Four pro-family organizations—The Christian Institute, CARE, TYMES Trust, and the Family Education Trust—appealed to the U.K. Supreme Court after a lower court ruled in favor of the proposed law. Weeks before the law’s planned 2016 implementation, the court unanimously struck down the data-sharing provision, ruling it breached the right to a private and family life in the European Convention on Human Rights.
On Tuesday, Swinney told the legislature the new plan would only allow for sharing personal information about a child without parental consent in “exceptional circumstances,” and only if it involved a “risk of harm.”
The law’s supporters are hopeful the reworked plan will pass.

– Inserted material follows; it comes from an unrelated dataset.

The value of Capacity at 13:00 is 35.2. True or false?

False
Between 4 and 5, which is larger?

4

“We know from our service experience that many families need support from time to time,” said Martin Crewe, director of the children’s charity Barnardo’s Scotland. “The named-person policy will mean that families know who to turn to for information, advice or assistance, and will ensure that families have access to help as early as possible.”
But critics are calling on lawmakers to kill the plan.

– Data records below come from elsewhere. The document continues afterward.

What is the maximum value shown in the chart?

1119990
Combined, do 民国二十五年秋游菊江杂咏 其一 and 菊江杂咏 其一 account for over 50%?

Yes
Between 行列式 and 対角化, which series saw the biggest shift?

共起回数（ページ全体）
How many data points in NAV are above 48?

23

“It is now left to the people of Scotland to demonstrate to this government just how much this legislation is unwanted by most parents, unnecessary for the vast majority, and will leave the truly vulnerable even more so,” Dee Thomas, a mother of four, told NO2NP.
A 2016 poll found almost two-thirds of Scots opposed the law, calling it an “unacceptable intrusion” into family life. Less than one-third of respondents said they supported it.
“The named person scheme has been strongly criticized by both parents and leading professionals across all spheres of life—education, health, and law enforcement,” said Gordon Mcdonald of CARE, one of the organizations that filed the original suit. “The Scottish government must listen to the majority and not shoehorn in a proposal that is deeply unpopular and serves to undermine the role of parents in family life.”